Extracted text:
++++++
- Interactive map of Umuahia North
- Country: Nigeria
- State: Abia State
- Capital: Umuahia

Area
- • Total: 245 km^{2} (95 sq mi)

Population (2022 est)
- • Total: 324,900
- • Density: 1,330/km^{2} (3,430/sq mi)
- Time zone: UTC+1 (WAT)
- Postal code: 440

= Umuahia North =

Umuahia North is a Local Government Area of Abia State, Nigeria. Its headquarters is in the city of Umuahia.

It has an area of 245 km^{2} and a population of 220,660 at the 2006 census.

The postal code of the area is 440.

== Economy ==
The Umuahia North LGA is home to a number of markets that draw many buyers and sellers of various goods, including the Ubani major market and the Industrial market in Azueke Ndume Ibeku. A number of banks, hotels, businesses, as well as government-owned facilities are also located in the LGA.
++++++
Exercise tasks:
1. Which kinds of establishments besides markets does the Umuahia North text say are located in the LGA?
2. Extend the Umuahia North article with a further passage that picks up after its final sentence.

(Extracted data entries)
++++++
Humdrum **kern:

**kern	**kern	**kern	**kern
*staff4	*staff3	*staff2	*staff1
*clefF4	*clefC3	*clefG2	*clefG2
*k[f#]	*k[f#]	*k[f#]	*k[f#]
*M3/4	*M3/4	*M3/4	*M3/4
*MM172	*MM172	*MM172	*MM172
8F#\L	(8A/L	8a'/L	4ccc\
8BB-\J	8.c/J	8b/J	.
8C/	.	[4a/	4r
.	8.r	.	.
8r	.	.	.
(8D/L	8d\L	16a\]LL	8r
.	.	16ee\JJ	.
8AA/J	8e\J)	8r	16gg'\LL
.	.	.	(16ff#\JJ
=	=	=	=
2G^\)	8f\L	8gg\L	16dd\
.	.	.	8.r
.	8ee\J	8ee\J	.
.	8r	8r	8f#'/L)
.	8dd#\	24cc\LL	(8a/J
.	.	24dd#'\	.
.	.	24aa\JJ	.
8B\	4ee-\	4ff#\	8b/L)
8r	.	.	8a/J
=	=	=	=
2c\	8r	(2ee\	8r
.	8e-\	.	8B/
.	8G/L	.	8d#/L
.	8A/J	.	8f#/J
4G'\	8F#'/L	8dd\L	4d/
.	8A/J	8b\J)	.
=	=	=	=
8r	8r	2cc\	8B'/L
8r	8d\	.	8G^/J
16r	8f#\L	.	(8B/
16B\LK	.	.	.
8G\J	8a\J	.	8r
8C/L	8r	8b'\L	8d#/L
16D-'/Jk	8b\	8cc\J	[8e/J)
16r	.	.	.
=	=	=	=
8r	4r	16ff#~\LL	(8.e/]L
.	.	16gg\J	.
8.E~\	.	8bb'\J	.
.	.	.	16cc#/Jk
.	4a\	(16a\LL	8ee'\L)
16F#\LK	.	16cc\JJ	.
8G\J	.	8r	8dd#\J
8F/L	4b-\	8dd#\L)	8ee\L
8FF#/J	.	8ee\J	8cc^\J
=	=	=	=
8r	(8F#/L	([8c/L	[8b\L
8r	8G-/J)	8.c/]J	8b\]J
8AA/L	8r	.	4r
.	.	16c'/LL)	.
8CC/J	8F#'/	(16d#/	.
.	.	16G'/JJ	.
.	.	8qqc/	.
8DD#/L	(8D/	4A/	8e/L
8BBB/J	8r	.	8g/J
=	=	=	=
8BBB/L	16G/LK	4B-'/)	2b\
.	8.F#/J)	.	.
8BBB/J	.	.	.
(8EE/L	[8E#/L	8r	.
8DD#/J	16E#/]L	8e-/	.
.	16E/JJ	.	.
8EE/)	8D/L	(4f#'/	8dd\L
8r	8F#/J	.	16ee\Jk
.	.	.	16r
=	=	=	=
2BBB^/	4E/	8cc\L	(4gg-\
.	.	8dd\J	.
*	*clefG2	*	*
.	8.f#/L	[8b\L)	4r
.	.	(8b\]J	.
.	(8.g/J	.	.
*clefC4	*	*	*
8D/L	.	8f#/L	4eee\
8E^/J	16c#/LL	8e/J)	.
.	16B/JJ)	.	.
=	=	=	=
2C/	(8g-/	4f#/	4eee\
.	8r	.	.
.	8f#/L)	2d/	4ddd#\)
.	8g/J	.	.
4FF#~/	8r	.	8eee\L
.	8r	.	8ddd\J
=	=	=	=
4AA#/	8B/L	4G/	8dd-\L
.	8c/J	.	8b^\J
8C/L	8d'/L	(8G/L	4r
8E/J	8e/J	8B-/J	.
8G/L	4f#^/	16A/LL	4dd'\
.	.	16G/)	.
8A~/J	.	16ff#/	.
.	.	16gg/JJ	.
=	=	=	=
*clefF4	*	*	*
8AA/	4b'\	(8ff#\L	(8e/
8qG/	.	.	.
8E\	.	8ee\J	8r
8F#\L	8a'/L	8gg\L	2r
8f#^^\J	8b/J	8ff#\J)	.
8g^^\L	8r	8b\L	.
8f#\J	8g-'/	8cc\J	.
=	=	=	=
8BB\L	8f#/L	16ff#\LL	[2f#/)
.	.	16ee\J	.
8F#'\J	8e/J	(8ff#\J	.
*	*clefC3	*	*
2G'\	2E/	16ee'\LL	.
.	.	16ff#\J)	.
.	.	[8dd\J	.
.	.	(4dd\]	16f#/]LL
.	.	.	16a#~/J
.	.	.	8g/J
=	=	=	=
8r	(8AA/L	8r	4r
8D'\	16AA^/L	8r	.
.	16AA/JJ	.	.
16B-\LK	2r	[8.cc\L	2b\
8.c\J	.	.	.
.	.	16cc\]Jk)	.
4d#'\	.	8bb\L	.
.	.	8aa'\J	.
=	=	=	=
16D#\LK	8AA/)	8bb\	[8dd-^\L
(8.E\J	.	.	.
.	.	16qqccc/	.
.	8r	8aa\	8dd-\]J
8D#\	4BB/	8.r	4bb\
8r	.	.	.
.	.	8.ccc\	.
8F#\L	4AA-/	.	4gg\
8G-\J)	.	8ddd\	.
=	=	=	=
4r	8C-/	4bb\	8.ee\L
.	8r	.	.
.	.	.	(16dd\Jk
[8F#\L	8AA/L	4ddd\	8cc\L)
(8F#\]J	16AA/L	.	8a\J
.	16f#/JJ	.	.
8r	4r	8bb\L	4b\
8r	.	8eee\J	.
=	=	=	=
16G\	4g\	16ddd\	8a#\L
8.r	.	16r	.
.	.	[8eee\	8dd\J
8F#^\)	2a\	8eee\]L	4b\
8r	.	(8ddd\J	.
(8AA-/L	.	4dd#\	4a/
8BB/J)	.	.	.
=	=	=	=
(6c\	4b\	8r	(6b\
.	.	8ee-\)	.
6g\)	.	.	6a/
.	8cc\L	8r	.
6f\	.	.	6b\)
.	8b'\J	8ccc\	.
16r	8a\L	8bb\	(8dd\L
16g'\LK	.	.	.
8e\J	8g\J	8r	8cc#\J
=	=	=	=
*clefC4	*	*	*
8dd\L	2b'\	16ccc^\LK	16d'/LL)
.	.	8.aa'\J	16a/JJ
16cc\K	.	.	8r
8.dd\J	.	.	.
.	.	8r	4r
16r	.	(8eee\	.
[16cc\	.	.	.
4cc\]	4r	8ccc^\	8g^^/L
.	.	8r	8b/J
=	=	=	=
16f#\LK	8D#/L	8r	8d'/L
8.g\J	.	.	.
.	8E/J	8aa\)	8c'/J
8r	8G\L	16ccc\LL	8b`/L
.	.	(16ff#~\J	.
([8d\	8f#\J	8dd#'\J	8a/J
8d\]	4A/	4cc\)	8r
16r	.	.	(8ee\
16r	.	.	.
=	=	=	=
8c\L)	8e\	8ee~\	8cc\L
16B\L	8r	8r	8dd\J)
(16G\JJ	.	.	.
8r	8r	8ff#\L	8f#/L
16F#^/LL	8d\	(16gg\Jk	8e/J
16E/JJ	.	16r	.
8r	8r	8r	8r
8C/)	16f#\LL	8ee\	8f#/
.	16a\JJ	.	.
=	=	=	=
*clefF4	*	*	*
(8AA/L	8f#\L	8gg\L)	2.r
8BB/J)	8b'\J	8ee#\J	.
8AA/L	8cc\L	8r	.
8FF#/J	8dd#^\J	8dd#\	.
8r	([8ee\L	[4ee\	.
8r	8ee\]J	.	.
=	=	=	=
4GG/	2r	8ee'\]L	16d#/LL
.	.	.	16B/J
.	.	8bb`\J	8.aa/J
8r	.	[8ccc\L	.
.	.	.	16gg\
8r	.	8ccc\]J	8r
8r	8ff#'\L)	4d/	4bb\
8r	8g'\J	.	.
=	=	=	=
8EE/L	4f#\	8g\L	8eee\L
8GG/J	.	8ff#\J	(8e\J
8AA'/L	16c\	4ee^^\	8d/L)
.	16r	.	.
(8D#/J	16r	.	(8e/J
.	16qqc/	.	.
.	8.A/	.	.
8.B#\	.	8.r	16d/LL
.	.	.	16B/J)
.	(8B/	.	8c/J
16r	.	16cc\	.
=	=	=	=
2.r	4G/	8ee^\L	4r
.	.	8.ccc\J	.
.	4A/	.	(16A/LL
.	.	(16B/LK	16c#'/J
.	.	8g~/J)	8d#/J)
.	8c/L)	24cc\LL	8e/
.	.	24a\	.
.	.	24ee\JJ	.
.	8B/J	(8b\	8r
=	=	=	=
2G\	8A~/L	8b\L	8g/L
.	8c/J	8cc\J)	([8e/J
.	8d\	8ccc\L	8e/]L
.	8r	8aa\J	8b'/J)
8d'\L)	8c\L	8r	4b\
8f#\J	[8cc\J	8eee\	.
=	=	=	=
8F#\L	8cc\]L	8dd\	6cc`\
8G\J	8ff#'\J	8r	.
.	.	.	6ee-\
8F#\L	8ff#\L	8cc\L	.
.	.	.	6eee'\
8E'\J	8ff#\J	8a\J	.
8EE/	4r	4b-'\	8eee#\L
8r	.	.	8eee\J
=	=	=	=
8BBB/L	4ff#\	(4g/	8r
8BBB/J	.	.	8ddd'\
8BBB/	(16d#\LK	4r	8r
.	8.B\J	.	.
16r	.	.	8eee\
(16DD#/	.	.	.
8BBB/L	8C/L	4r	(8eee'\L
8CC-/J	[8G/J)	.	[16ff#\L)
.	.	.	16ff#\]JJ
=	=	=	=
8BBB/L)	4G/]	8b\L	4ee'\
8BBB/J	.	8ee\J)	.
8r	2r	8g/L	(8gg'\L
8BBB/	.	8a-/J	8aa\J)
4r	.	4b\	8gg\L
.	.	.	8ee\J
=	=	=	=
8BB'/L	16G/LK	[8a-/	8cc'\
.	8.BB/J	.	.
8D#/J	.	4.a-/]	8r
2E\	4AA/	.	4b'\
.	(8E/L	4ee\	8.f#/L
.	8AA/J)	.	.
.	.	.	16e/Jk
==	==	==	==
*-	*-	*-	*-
++++++
Responses for each task:
1. Banks, hotels, businesses, and government-owned facilities.

2.
== Geography ==
The entire area of Umuahia North LGA is 245 km2, and its average annual temperature is 27 °C. With the average wind speed in the region being 11 km/h, the LGA experiences two major seasons, the dry and the rainy.

== Created ==
Umuahia North Local Government Area LGA was created in August 1991.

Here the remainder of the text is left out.